Biden offered similar sentiments during a CNN interview on Thursday:

While defending the military surge in Afghanistan after eight years of what he termed "neglect," Vice President Joe Biden said Thursday that Afghan leaders could soon be left on their own, whether they're ready or not. "We had to say, 'Look, you've got to step up, man,'" Biden said Thursday on CNN's "Larry King Live."

"Let me tell you, we're going to start -- Daddy is going to start to take the training wheels off ... next July, so you'd better practice riding."

The NATO leaders are expected on Saturday to endorse a plan by Gen. David Petraeus, the top U.S. and NATO commander in Afghanistan, to start handing over responsibility for security in some areas of Afghanistan to government forces in 2011. The plan is to end the alliance's combat role by 2014 if conditions on the ground allow, but to retain significant forces in the country after that to train and advise the Afghan army and police.
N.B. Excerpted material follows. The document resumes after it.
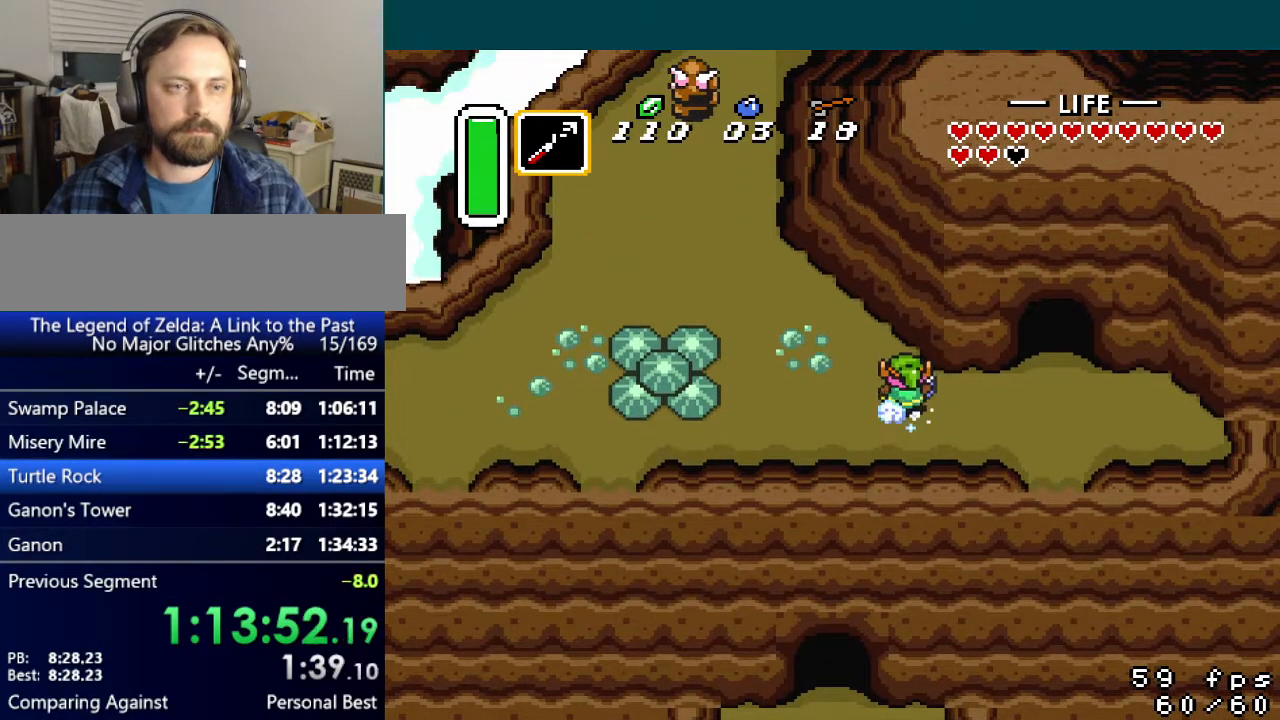
{"buttons": ["DPAD_UP"], "events": [[267, "A", "up"]]}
The alliance's target is in line with Afghan President Hamid Karzai's goal of having his forces take the main responsibility for security by 2014, Obama said in an interview published Friday in El Pais, Spain's leading newspaper.

Obama also told the paper he expected the allies will pledge additional trainers for Afghan security forces.

"This effort is going to take time and our commitment to Afghanistan and the Afghan people is for the long-term," Obama said. "We cannot turn our backs on the Afghan people."

U.S. Secretary of State Hillary Rodham Clinton defended the high cost that European nations are paying for their participation in the war in Afghanistan, and urged them to stay the course despite dire economic difficulties for many countries that have translated into wage cuts, lost jobs and massive government budget reductions.

"Though we are very supportive of the difficult decisions that will have to be made concerning the economy, just as back home President Obama is making difficult decisions concerning our own economy, we believe that the mission we are pursuing in Afghanistan must continue," Clinton told reporters.

The alliance has 140,000 troops in Afghanistan, two-thirds of them Americans. The government's security forces are being built up to just over 300,000 members. Their Taliban opponents are estimated to number up to 30,000 men.

Allied commanders have highlighted their successes this year against Taliban insurgents in Helmand and Kandahar provinces, to emphasize that transition is ready.

But allied casualties have also reached record levels of some 650 dead this year, and the Taliban have spread out into other parts of Afghanistan.

Failure in Afghanistan could leave alliance members questioning whether NATO's nation-building goals in the embattled country have been worth the cost, and whether they will support similar missions in the future, a RAND Corporation study said Friday.